The COVID Response. What We Got Wrong.
Part X: Black Africa’s Great Numbers
On Friday, I said I’d write about something that has puzzled me since I began tracking the COVID case and mortality data in the middle of 2020. If you believed what the WHO and the CDC were recommending back then, you would have expected to see that the widespread lockdowns, mask mandates, and other draconian measures resulted in lower case fatality rates. But within six months of the WHO alerting the world to the threat of COVID-19 in January of 2020, there were already so many nonsensical announcements coming from both the WHO and the CDC that I began to doubt everything that was said.
I was looking at the differences between places where the restrictions were extensive and those where they were minimal – both here in the US and in other countries. And what I saw for most of 2020 seemed to validate the positions of the WHO and the CDC. The states and countries that had put stricter preventative measures in place had better case fatality rates.
As time passed, the differences became negligible. Thus, for example, the mortality rates for Florida, which was famously relaxed on the shutdown, ended up statistically even with (in some cases lower than) states like California, New Jersey, and New York. Likewise with countries. (China, which I wrote about on Friday, was used by some advocates as a shining example of the effectiveness of stringent lockdowns.)
Meanwhile, I couldn’t help but notice that many of the countries with the lowest COVID mortality rates were countries that, in my mind, should have had the highest.
I’m talking about poor, undeveloped, third-world countries that typically get the worst of any sort of natural disaster. Countries with widespread poverty, terrible sanitation, and 18th century health infrastructure. I’m talking, specifically, about the countries of “Black” Africa.
Why were their mortality rates so low?
Until recently, I couldn’t find a cogent explanation for it.
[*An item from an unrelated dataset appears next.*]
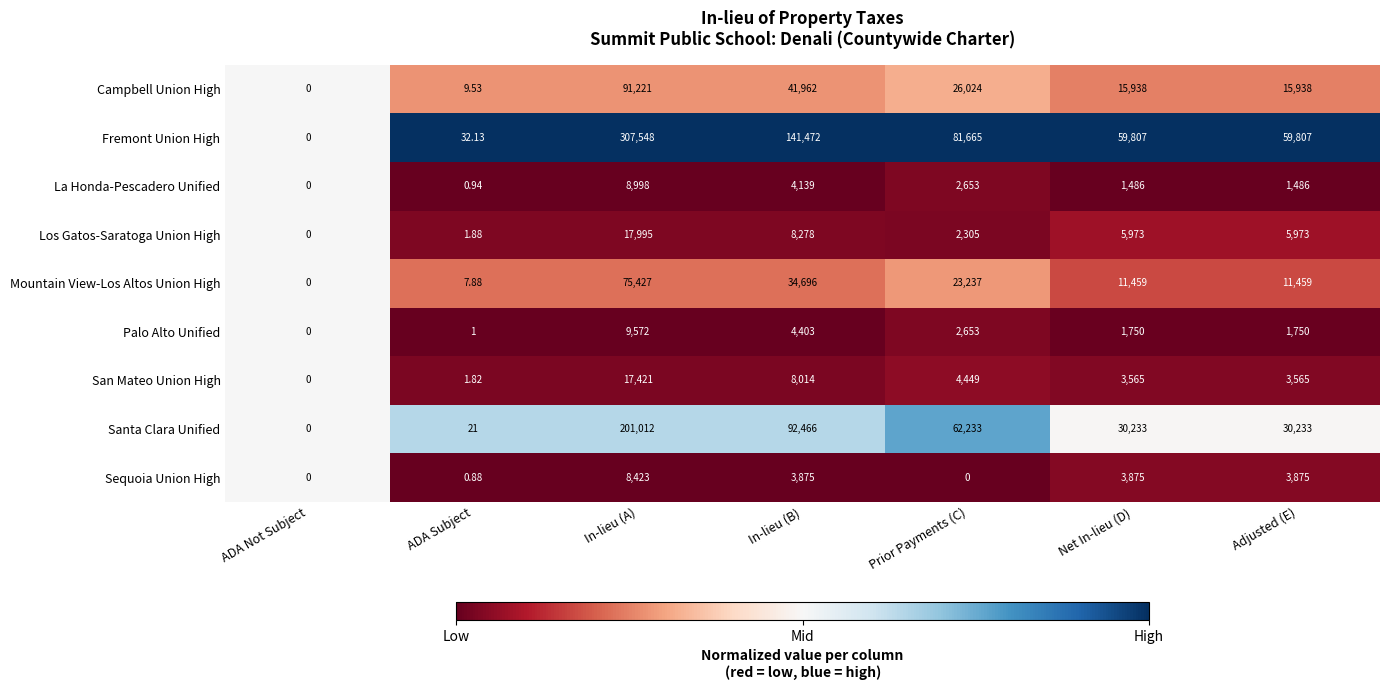

Is the value of Mountain View-Los Altos Union High at ADA Not Subject greater than the value of Fremont Union High at In-lieu (B)?

No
I couldn’t even find the question being asked. (Which was likely because, despite pretenses to the contrary, the American media is not the least bit interested in what happens in Black Africa.)
But about a week ago – to settle some argument I was having with a friend – I did a Google search to determine the average age of people in the US as compared to Japan. The median age of Americans is 38. And the median age of the Japanese is 47. Nearly 10 years older!
Then I noticed something remarkable. With an average age of 47, Japan is near the top of the 10 oldest populations in the world. And all of the ten “youngest countries” in the world, with an average age of 18 or less, are in Black Africa!
And then I thought…
Age – i.e., old age – is probably the single most important factor in determining the case fatality rate for COVID. We know that children have virtually no chance of dying from COVID. That’s pretty much true of people in their teens and 20s, too. People in their 30s and 40s have a small but possible chance, especially if they have “comorbidity issues.” But the vast majority of COVID-caused deaths occur in people in their 70s, 80s, and 90s. So surely, the fact that the average age of Black Africans is about half that of Americans must be one reason they have had such low mortality rates.
So then I thought about the other leading factors in COVID mortality. What about obesity?
Obesity is generally listed as the second greatest risk factor in COVID mortality. I checked – and, yes, obesity is almost nonexistent in Black African countries.
Two for two.
And what’s the next most common factor in COVID mortality?
It’s diabetes. And guess what? The percentage of Black Africans that suffer from diabetes is less than half that of the US!
So, there I had it. Mystery solved!
The reason the poorest, least developed countries in the world have the best records in terms of defeating COVID-19 is because their people are the youngest, slimmest, and least likely to have diabetes.
By the way… none of this is brand-new information. The CDC had access to it at the beginning of the pandemic. Had they used it to institute a sensible policy for protecting Americans from COVID-19, it would have looked like what I suggested two years ago:
Protect the old, the obese, and those with comorbidities (especially diabetes) with masks and social distancing. And reduce the threat to the rest of the population by keeping schools and businesses open to achieve herd immunity as soon as possible.